Blooming Beyond Boundaries
From the Desk of Our Founder Nakeia L. Drummond
My Dear Sisters,
As we conclude Women's History Month 2024, I am honored to share my reflections with you. I hope that they will fuel your journey for the next season (Happy Spring!).
I considered starting with stats about business because that is what I “should" do. But I remembered that there is no data I could share that we don’t already know in our bones, in our sighs, even in our celebrations. So, instead, I chose to center our humanity with a piece of my story, and, therefore, one of our stories.
My grandmother was a collector of luxury—china, crystal, and velvet-lined boxes of silver flatware. She requested that her female grandchildren call her “Grandmother.” She lived in housing projects in Baltimore for much of her life, did not graduate high school, and was married with 7 children before the age of 30. Yet, she was fancy.
She curated an inner world for herself and her loved ones that was beyond the boundaries of which her outer world said she was worthy. As a child, I thought Grandmother was rich. And, as Oprah would say, what I know for sure is that the air and energy of wealth that women and girls often tell me I exude is the legacy of Grandmother—Melvina Delores Fowlkes.
For close to a year now, the She’s WELL Networked Board has talked about our grandmothers and, as Board Member Delshan puts it, “reclaiming our grandmother’s stuff,” their dreams, their ideas, and the works of their hands. That is the real work of She’s WELL Networked and The WELL.

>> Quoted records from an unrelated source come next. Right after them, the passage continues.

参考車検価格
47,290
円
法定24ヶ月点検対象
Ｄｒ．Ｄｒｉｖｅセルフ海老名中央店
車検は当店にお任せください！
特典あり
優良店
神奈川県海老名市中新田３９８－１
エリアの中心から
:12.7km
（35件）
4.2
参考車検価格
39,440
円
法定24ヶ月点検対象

I used to think it was about supporting Black women with starting and growing businesses. While, on the surface it very much is. At a deeper level, a level that speaks to my soul, She’s WELL Networked and The WELL are about a radical shift in how we care for and invest in ourselves—intellectually, psychologically, financially, and spiritually—so that Black women entrepreneurs can experience our fullness and enough-ness as we do the legacy-building work of starting and growing businesses in ways that honor and heal us.
As we close out this month, I challenge us to consider how to make space for our whole selves while continuing to do the work we do, or maybe even how to release work that takes too much from us. I hope that we know and actually experience the freedom we sought when we began our businesses—when we didn’t realize how challenging it would be to create what we had not seen or ever known. I hope that the vision is still alive and well within each of us and that when we feel depleted, we are refilled in community.
To my grandmothers and yours, to all the women who have shown us the way, and to the ones for whom we are now opening doors, may we continue Blooming Beyond Boundaries. I love you real bad!